I've been reading the transcripts of various interviews with British politicians conducted by Henry Dimbleby and Dolly van Tulleken. They include Tony Blair, George Osborne, Boris Johnson and David Cameron, plus various health ministers going back to Virginia Bottomley and William Waldegrave. You can read them here. You might find them interesting.
Dimbleby and van Tulleken talk to them about obesity/food policy and want to find out why more nanny state policies have not been introduced over the years. Three things stood out to me.
Firstly, they nearly all said that they wished they had done more, acted sooner, been bolder, etc. None of them has any real doubts that people's diet and waistlines are something that the government can (or should) control. None of them questions the garbage they are told by 'public health' activists and dietary entrepreneurs, such as the fake child obesity figures or the demonic status of 'ultra-processed food' (Matt Hancock is particularly gullible in this regard).
Secondly, there is no difference between Labour and Conservative politicians. If you read these transcripts blind, you would not be able to guess which politicians were from the party that supposedly supports the free market and personal liberty. If anything, the likes of William Hague and Seema Kennedy are more statist and authoritarian than Alan Milburn and Tony Blair. It is a Uniparty and no matter you vote for, the coercive paternalists always get in.
Thirdly, despite Dimbleby and van Tulleken frequently prompting them to complain about lobbying from the food industry, most of them do not think this makes a lot of difference to policy-making. It is public opinion and the personal views of ministers that matter, not the paper tiger of Big Food.
Admittedly, the first two of these observations may have been influenced by the fact that they were being interviewed by people who are overtly in favour of greater state meddling. They may have given different answers to more liberal interviewers. They are politicians after all, even if some of them are retired. But I am strongly of the view that what they said to Dimbleby and van Tulleken is what they really think. I have heard a couple of these people make libertarian-ish speeches before doing exactly the opposite in office. Judge them by their deeds. These interviews make it clear that they would have been even less liberal if they had got the chance, but they nothing if not pragmatic.
As a politician, one has to be mindful of how to lead on public opinion – you want to be slightly ahead of the curve, but not so far ahead that you lose credibility and are faced with too much opposition from newspapers and within the party. That is how we reduced smoking. Caroline Flint announced the ban on smoking in public places. I built on it with plain paper packaging and then Rishi introduced the full ban.
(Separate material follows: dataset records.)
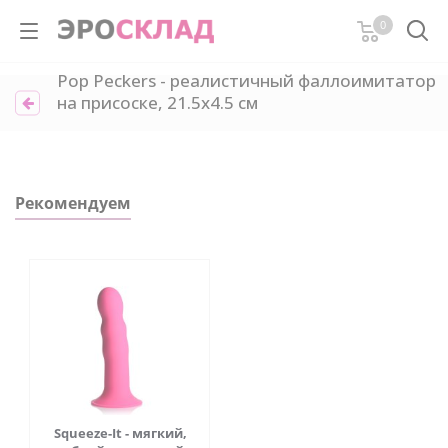
0
Pop Peckers - реалистичный фаллоимитатор
на присоске, 21.5х4.5 см
Рекомендуем
Squeeze-It - мягкий,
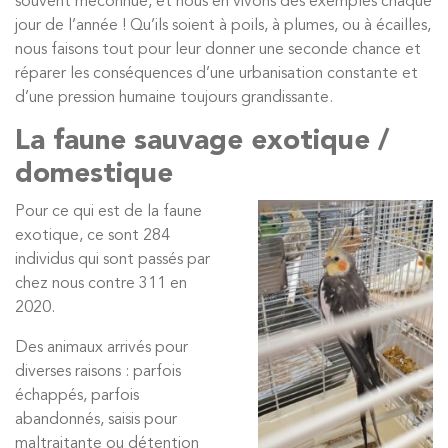
souvent méconnue, et nous en vivons des exemples chaque
jour de l’année ! Qu’ils soient à poils, à plumes, ou à écailles,
nous faisons tout pour leur donner une seconde chance et
réparer les conséquences d’une urbanisation constante et
d’une pression humaine toujours grandissante.
La faune sauvage exotique /
domestique
Pour ce qui est de la faune
exotique, ce sont 284
individus qui sont passés par
chez nous contre 311 en
2020.
Des animaux arrivés pour
diverses raisons : parfois
échappés, parfois
abandonnés, saisis pour
maltraitante ou détention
Caroline would not have succeeded if she had gone straight for a ban so there is an element of bringing people with you.
Work out what your 'next big thing' is and get on with it. Then after a few years, when people have got used to it, come back with another. Keep going step by step - it's the only way to change habits.
But we are making real progress on portion sizes. I went on holiday to Croatia and bought a Magnum. 'Wow that's big' I thought. Then I remember that's how big they used to be in the UK. As the father of three young kids I am delighted they have got smaller!